Dataset records:

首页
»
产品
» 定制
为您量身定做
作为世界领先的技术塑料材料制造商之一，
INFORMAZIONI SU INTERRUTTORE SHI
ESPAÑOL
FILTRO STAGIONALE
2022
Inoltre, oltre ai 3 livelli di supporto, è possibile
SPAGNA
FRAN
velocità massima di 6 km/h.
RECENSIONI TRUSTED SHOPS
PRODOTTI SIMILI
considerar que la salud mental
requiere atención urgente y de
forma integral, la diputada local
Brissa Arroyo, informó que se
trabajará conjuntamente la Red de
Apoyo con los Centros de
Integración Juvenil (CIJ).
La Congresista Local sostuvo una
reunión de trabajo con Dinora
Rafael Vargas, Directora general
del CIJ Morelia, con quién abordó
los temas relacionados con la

Task: Output every line of text in the data above as a JSON array of strings, with one string per line and any blank lines omitted.

Output below:
[
  "首页",
  "»",
  "产品",
  "» 定制",
  "为您量身定做",
  "作为世界领先的技术塑料材料制造商之一，",
  "INFORMAZIONI SU INTERRUTTORE SHI",
  "ESPAÑOL",
  "FILTRO STAGIONALE",
  "2022",
  "Inoltre, oltre ai 3 livelli di supporto, è possibile",
  "SPAGNA",
  "FRAN",
  "velocità massima di 6 km/h.",
  "RECENSIONI TRUSTED SHOPS",
  "PRODOTTI SIMILI",
  "considerar que la salud mental",
  "requiere atención urgente y de",
  "forma integral, la diputada local",
  "Brissa Arroyo, informó que se",
  "trabajará conjuntamente la Red de",
  "Apoyo con los Centros de",
  "Integración Juvenil (CIJ).",
  "La Congresista Local sostuvo una",
  "reunión de trabajo con Dinora",
  "Rafael Vargas, Directora general",
  "del CIJ Morelia, con quién abordó",
  "los temas relacionados con la"
]